The situation worsened rapidly: the Russian government had committed itself to evacuating Manchuria by 8 October 1903; but still at the end of 1903 nothing had been done in this regard, both because businessmen were moving around the Russian military and political leaders in the Far East who tried to exploit the Russian occupation of Manchuria in their own interest and thus hindered the promised evacuation; and also because in Russia itself, more than one politician, starting with the interior minister Plehve himself, saw in a war in the Far East, considered to have a safe and rapid outcome, the best diversion to face the obscure situation internal Russia and to crush the revolutionary movements.
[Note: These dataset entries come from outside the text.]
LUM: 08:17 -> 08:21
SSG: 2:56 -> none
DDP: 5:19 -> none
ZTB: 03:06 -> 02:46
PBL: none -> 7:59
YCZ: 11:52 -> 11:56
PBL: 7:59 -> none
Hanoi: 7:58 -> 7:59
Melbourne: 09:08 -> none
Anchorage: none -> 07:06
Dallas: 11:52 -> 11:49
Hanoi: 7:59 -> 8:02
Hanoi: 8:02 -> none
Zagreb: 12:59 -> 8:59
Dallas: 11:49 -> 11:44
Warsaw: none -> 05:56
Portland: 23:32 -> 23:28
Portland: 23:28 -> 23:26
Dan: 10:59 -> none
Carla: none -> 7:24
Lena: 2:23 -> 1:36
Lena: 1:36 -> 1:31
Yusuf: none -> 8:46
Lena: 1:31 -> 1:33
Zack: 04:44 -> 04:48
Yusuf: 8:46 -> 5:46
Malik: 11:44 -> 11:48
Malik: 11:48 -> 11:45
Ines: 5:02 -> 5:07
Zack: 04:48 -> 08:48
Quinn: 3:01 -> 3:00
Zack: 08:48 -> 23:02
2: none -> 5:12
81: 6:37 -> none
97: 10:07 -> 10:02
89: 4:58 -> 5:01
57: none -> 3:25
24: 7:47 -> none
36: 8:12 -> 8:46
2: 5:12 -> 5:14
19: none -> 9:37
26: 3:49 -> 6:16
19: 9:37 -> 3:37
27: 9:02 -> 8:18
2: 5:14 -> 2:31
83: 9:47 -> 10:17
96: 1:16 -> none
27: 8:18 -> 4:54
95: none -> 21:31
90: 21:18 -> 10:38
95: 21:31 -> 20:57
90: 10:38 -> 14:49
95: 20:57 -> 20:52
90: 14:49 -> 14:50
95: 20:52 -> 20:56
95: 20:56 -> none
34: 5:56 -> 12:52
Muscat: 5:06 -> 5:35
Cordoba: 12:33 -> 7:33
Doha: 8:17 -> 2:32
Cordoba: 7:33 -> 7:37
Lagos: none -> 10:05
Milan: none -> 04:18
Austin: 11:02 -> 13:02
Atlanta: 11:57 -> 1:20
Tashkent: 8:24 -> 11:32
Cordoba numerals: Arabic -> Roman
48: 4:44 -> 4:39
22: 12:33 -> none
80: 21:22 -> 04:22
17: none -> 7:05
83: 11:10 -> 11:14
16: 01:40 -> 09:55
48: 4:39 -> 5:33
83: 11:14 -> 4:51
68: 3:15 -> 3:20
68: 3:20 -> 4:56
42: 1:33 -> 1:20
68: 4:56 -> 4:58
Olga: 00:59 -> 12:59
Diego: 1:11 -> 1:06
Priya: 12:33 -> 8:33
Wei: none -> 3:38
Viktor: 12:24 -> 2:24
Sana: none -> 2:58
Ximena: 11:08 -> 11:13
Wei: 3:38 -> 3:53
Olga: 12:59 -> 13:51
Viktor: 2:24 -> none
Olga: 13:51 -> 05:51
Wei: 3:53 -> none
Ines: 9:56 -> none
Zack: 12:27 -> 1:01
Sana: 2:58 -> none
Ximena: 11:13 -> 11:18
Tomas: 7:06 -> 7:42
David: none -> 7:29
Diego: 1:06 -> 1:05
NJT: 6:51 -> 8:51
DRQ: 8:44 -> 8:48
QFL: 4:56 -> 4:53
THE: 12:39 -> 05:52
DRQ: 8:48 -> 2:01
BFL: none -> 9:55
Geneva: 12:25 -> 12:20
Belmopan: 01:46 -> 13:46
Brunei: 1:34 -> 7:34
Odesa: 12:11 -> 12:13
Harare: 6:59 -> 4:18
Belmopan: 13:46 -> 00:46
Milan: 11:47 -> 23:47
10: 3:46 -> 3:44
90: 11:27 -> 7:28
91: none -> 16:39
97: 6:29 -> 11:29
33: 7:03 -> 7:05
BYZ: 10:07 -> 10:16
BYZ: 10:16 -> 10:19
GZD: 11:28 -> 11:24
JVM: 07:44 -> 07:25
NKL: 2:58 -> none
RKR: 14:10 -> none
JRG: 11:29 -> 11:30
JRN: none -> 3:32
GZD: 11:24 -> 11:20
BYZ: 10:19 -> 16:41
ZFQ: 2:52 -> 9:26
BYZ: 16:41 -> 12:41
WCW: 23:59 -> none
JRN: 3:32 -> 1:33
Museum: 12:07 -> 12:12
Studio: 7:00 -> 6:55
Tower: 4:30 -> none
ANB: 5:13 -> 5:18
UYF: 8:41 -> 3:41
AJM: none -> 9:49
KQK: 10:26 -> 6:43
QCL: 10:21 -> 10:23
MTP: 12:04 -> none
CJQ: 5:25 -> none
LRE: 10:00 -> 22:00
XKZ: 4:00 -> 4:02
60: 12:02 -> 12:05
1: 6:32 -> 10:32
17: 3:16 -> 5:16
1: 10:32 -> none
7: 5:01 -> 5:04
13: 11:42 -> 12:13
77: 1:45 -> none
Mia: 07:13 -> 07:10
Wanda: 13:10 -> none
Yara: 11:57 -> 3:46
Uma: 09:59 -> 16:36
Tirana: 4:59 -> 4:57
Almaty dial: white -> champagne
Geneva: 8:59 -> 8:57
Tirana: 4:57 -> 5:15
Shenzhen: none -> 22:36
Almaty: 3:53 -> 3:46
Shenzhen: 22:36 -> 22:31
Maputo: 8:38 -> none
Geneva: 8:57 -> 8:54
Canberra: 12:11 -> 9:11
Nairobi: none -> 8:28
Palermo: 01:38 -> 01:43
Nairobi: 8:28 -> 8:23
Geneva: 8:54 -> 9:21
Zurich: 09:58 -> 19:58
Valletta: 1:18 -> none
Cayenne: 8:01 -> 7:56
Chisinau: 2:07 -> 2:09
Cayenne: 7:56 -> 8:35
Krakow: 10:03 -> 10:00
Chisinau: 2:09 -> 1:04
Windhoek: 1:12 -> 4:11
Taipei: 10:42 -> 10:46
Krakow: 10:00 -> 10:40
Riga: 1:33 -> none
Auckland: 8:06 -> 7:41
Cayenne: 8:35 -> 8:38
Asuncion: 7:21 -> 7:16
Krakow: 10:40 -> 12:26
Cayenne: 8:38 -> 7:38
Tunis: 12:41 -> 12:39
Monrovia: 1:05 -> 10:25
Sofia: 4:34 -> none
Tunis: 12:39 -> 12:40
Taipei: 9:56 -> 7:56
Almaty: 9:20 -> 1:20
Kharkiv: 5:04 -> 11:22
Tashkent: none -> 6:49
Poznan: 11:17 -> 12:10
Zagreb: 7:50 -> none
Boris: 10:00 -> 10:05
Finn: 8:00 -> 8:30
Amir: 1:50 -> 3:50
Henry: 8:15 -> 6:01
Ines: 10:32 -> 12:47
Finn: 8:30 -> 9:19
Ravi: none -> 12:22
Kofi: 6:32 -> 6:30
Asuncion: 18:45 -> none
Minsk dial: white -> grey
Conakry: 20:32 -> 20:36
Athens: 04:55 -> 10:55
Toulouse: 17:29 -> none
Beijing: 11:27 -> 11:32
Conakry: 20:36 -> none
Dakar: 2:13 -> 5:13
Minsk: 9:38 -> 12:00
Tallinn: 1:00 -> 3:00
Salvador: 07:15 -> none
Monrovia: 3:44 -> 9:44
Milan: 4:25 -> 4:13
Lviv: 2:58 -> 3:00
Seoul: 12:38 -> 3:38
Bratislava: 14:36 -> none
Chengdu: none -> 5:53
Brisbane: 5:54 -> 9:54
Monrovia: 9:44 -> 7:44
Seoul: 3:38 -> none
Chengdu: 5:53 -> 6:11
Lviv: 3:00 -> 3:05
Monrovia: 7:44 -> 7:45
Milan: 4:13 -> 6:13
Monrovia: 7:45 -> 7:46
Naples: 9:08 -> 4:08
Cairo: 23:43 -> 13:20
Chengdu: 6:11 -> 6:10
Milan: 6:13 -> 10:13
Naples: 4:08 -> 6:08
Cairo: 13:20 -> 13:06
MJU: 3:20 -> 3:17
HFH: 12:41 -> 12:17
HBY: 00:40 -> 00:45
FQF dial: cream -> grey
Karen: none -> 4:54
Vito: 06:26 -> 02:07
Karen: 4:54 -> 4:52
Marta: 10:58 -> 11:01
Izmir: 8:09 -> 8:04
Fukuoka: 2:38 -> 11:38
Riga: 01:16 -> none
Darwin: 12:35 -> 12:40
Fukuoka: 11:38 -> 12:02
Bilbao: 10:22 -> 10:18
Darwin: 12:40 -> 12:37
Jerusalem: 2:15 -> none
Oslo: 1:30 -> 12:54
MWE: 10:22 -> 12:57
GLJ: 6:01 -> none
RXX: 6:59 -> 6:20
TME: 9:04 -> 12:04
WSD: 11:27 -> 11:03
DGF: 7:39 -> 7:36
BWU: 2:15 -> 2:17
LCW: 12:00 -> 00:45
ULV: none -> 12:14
Faced with the peremptory request of Japan (Manchuria to Russia, Korea to Japan), the Russian government hesitated, conducted negotiations for a long time: when it decided to access the Japanese requests it was too late. Encouraged by English circles, thanks to its military preparation, Japan, seizing the pretext of the Russian lack of response, broke off the negotiations, and in the night from 8 to 9 February 1904, without declaration of war, began military operations, attacking the fleet in the Port Arthur roadstead and knocking out various large units.

The war that followed (see Russian – Japanesewar) was, to the surprise of the whole world, a big blow to the power and prestige of Russia which, beaten by sea and by land, in the peace of Portsmouth (5 September 1905) had to give up the Liao-Tsung peninsula, give Port Arthur, the southern part of the island of Sakhalin, to Japan, and undertake to evacuate Manchuria.